Paola também alerta para a urgência da Doença de Chagas na Bolívia que, segunda ela, é seríssima. Normalmente, o diagnóstico é tardio e as complicações decorrentes de Chagas são muito graves. Ao contrário do Brasil, ainda não há um controle deste mal. Além dos males próprios da Doença de Chagas, Paola conta também que há um grande problema quanto à recusa de sangue doado por estar contaminado pelo parasita Trypanosoma cruzi.
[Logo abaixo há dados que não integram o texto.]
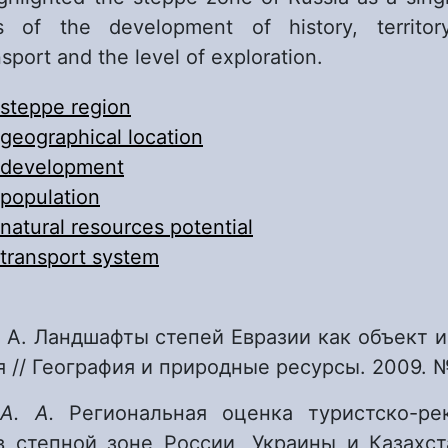
ics of the development of history, territory
port and the level of exploration.
steppe region
geographical location
development
population
natural resources potential
transport system
. А. Ландшафты степей Евразии как объект 
 // География и природные ресурсы. 2009. № 
 А. А.
Региональная оценка туристско-ре
в степной зоне России, Украины и Казахста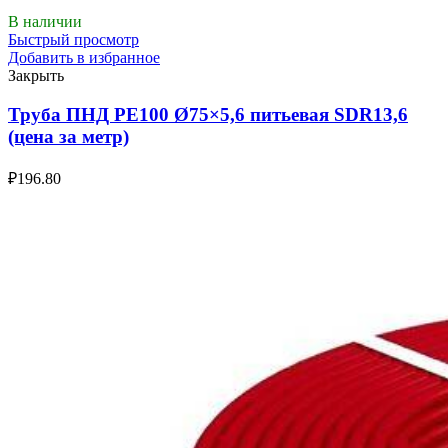
В наличии
Быстрый просмотр
Добавить в избранное
Закрыть
Труба ПНД РЕ100 Ø75×5,6 питьевая SDR13,6
(цена за метр)
₽
196.80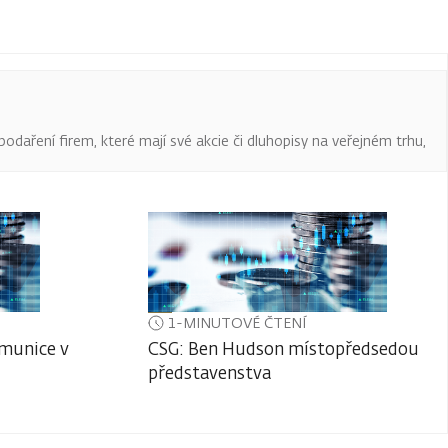
podaření firem, které mají své akcie či dluhopisy na veřejném trhu,
1-MINUTOVÉ ČTENÍ
 munice v
CSG: Ben Hudson místopředsedou
představenstva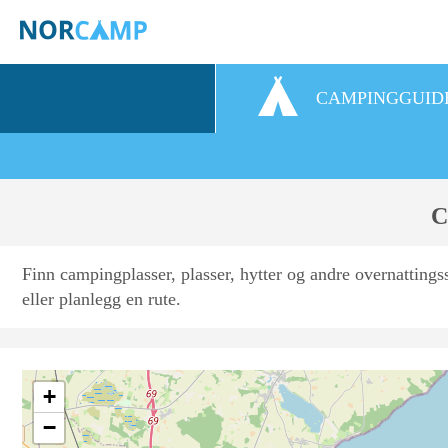
CAMPINGGUID
4
C
Finn campingplasser, plasser, hytter og andre overnattingsst
eller planlegg en rute.
+
−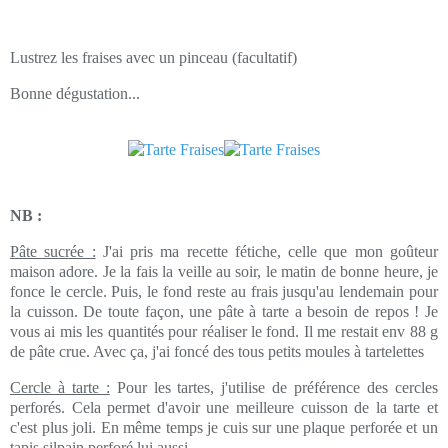
Lustrez les fraises avec un pinceau (facultatif)
Bonne dégustation...
NB :
Pâte sucrée :
J'ai pris ma recette fétiche, celle que mon goûteur
maison adore. Je la fais la veille au soir, le matin de bonne heure, je
fonce le cercle. Puis, le fond reste au frais jusqu'au lendemain pour
la cuisson. De toute façon, une pâte à tarte a besoin de repos ! Je
vous ai mis les quantités pour réaliser le fond. Il me restait env 88 g
de pâte crue. Avec ça, j'ai foncé des tous petits moules à tartelettes
Cercle à tarte :
Pour les tartes, j'utilise de préférence des cercles
perforés. Cela permet d'avoir une meilleure cuisson de la tarte et
c'est plus joli. En même temps je cuis sur une plaque perforée et un
tapis silpain perforé lui aussi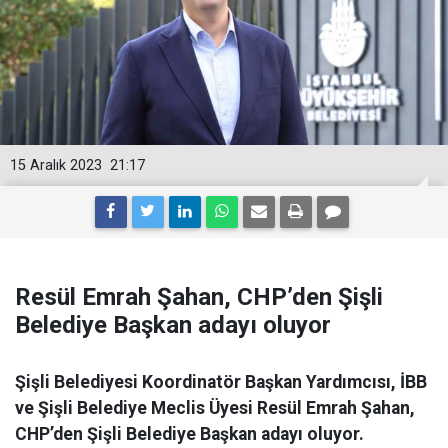
15 Aralık 2023
21:17
Resül Emrah Şahan, CHP’den Şişli
Belediye Başkan adayı oluyor
Şişli Belediyesi Koordinatör Başkan Yardımcısı, İBB
ve Şişli Belediye Meclis Üyesi Resül Emrah Şahan,
CHP’den Şişli Belediye Başkan adayı oluyor.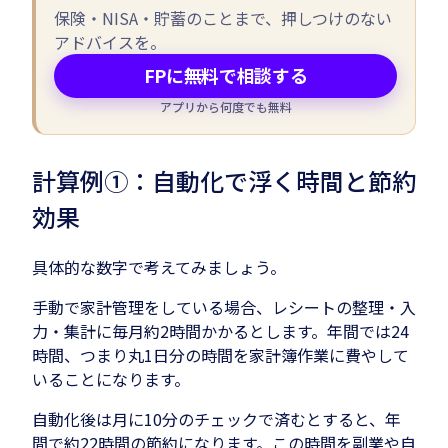
保険・NISA・貯蓄のことまで、押しつけのない
アドバイスを。
FPに無料で相談する
アプリから何度でも無料
計算例①：自動化で浮く時間と節約
効果
具体的な数字で考えてみましょう。
手動で家計管理をしている場合、レシートの整理・入
力・集計に毎月約2時間かかるとします。年間では24
時間、つまり丸1日分の時間を家計簿作業に費やして
いることになります。
自動化後は月に10分のチェックで済むとすると、年
間で約22時間の節約になります。この時間を副業や自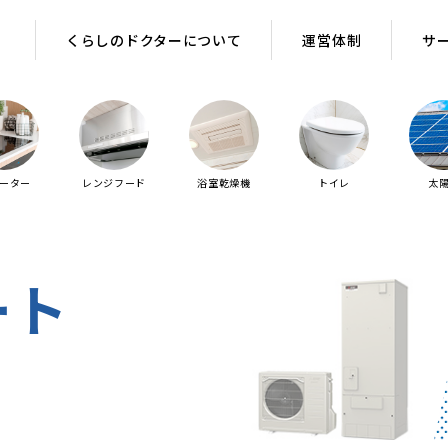
くらしのドクターについて
くらしのドクターについて
運営体制
運営体制
サ
サ
ヒーター
レンジフード
浴室乾燥機
トイレ
太
ート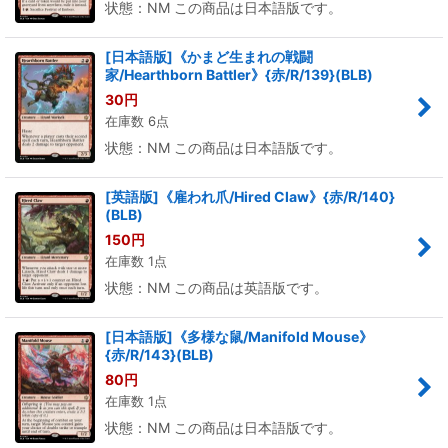
状態：NM この商品は日本語版です。
[日本語版]《かまど生まれの戦闘
家/Hearthborn Battler》{赤/R/139}(BLB)
30
円
在庫数 6点
状態：NM この商品は日本語版です。
[英語版]《雇われ爪/Hired Claw》{赤/R/140}
(BLB)
150
円
在庫数 1点
状態：NM この商品は英語版です。
[日本語版]《多様な鼠/Manifold Mouse》
{赤/R/143}(BLB)
80
円
在庫数 1点
状態：NM この商品は日本語版です。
As bolsistas contam com um auxílio financeiro, seguro saúde e ajuda do Memorial para obtenção de documentos consulares e hospedagem. Leia trecho das entrevistas:
Como vocês ficaram sabendo do curso?
Paola: Uma das patologistas que trabalham comigo, que atua também no Instituto Adolfo Lutz, foi quem me indicou o curso. É do meu interesse, naturalmente, devido ao fato do meu país se localizar na região tropical. Aprendendo o que é ministrado no curso, poderei colocar o conteúdo em prática e ajudar a Bolívia.
Dassuem: Um colega que trabalha em uma universidade do Amazonas me enviou um e-mail com o edital do curso.
E de que forma vocês vão aplicar esse curso lá em suas regiões? Pretendem continuar com pesquisa ou vão usar o conhecimento na prática?
D: Minha ideia é fazer o projeto pro doutorado, na UFSC ou na UFAM. Para mim, esse curso no Memorial está vinculado à formulação da proposta de doutorado e espero eu seja bem útil. No TCC e no mestrado trabalhei com malária,. Então, a possibilidade de ter um apanhado geral de política pública, dessas doenças no Brasil, é fundamental, eu acho, pra elaboração desse projeto.
E em suas regiões de origem, qual é a situação dessas doenças? Existe controle, como é que estão as coisas por lá?
P: Na minha região de origem – eu sou de Santa Cruz, parte da Bolívia cujo clima tem muito a ver com o daqui do Brasil – ocorrem essas mesmas endemias . Recentemente, por exemplo, também houve o surto da gripe H1N1 e o país não estava preparado para lidar com a sua disseminação. Com o curso, pretendo levar as ideias do que está sendo usado e implementado no Brasil no controle dessas doenças.
D: Vivo em Manaus e o controle de várias doenças tropiciais é bem dificultoso por não haver uma visitação frequente às casas das pessoas, o que diminui o controle disso.